◆ PROBLEM REQUIREMENTS
Answer these questions using the article on the abortion debate in the Fine Gael-Labour Coalition:
1. In what year did the European Court of Human Rights rule that Ireland had failed to properly implement the mother's constitutional right to life?
2. Which TD is quoted, and which constituency does she represent?
3. In which two years were government referendums on the X case defeated?

◆ DOCUMENT PASSAGE
Until recent days there appeared to be a gulf between a significant group of Fine Gael TDs and their Coalition partners in Labour as they awaited a report of an expert group on abortion.
The group was established to advise the Government how to respond to the European Court of Human Rights decision in 2010 that Ireland had failed to properly implement the constitutional right to life of the mother set out in 1992.
Last month a number of Fine Gael TDs expressed reservations at a parliamentary party meeting about proceeding by way of legislation to define the circumstances in which abortion might be legally carried out.
With the Labour Party committed to legislation rather than another referendum as the best way of dealing with the issue, it appeared that abortion could come back to bedevil the Fine Gael-Labour Coalition in a repeat of the political nightmare that caused so much trauma in the 1980s.
The publicity surrounding the events in Galway, whatever the circumstances of the tragedy, has galvanised public opinion and that, in turn, has had a direct impact on the political system.
A number of Fine Gael TDs who had expressed worries about legislating for the X case have modified their views and now accept that legislation is urgently required to clarify the constitutional position that abortion is justified if there is a threat to the life of the mother.
Meath East TD Regina Doherty summed up the mood of the group by saying: “I am anti-abortion and pro-life, but I am pro my life and the lives of my children.”
While wide differences remain between those Fine Gael TDs who identify themselves as “pro-life” and some Labour TDs who are adamantly pro-choice, a broad consensus is emerging in both parties that the recommendations of the expert group should be implemented through legislation.
Whether that legislation will require a formal Bill to be enacted by the Oireachtas or whether it can be done by way of a statutory instrument is not yet clear.
What is clear is that there is no appetite in the political system for another referendum on abortion. Two attempts by government to deal with the X case by way of referendum in 1992 and 2001 were defeated, and there is a growing acceptance by TDs that as legislators they will have to deal with the issue.
The last thing most Government TDs want is to get embroiled in an emotive and divisive debate on abortion. There are a range of views in both Coalition parties but there appears to be broad support for legislation to define the limited circumstances, identified by the Supreme Court, in which abortion is legal.
The Government is due to respond to the European Court of Human Rights by the end of this month, and while it is unlikely to have agreed a definitive position by then, the broad outline of how it plans to proceed should be clear.
Meanwhile, Ministers are wrestling with crucial decisions on the budget which could well determine whether this Government goes down in history as a success or a failure. Recent positive developments in the way the country’s economic prospects are perceived abroad should stiffen the resolve of Ministers to make the necessary tough decisions.
The absence to date of the leaks and counter-leaks that bedevilled the run-up to last year’s budget indicates a seriousness of purpose around the Cabinet table.

◆ DATA BELOW
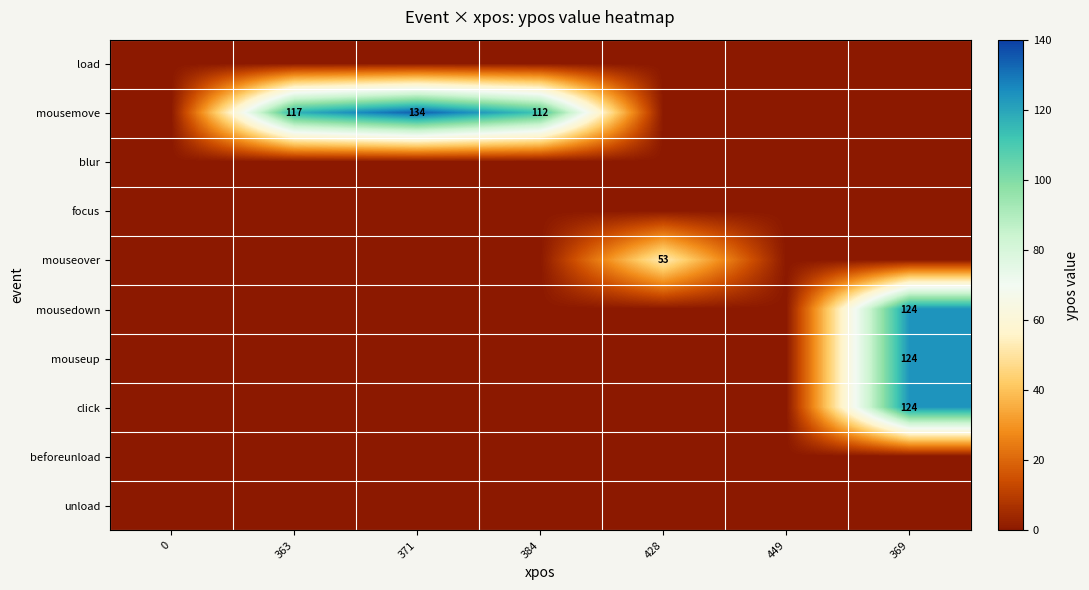

Is the value of load at 428 greater than the value of mousemove at 428?

No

◆ SOLUTION TO THE EXERCISE
1. 2010
2. Regina Doherty, Meath East
3. 1992 and 2001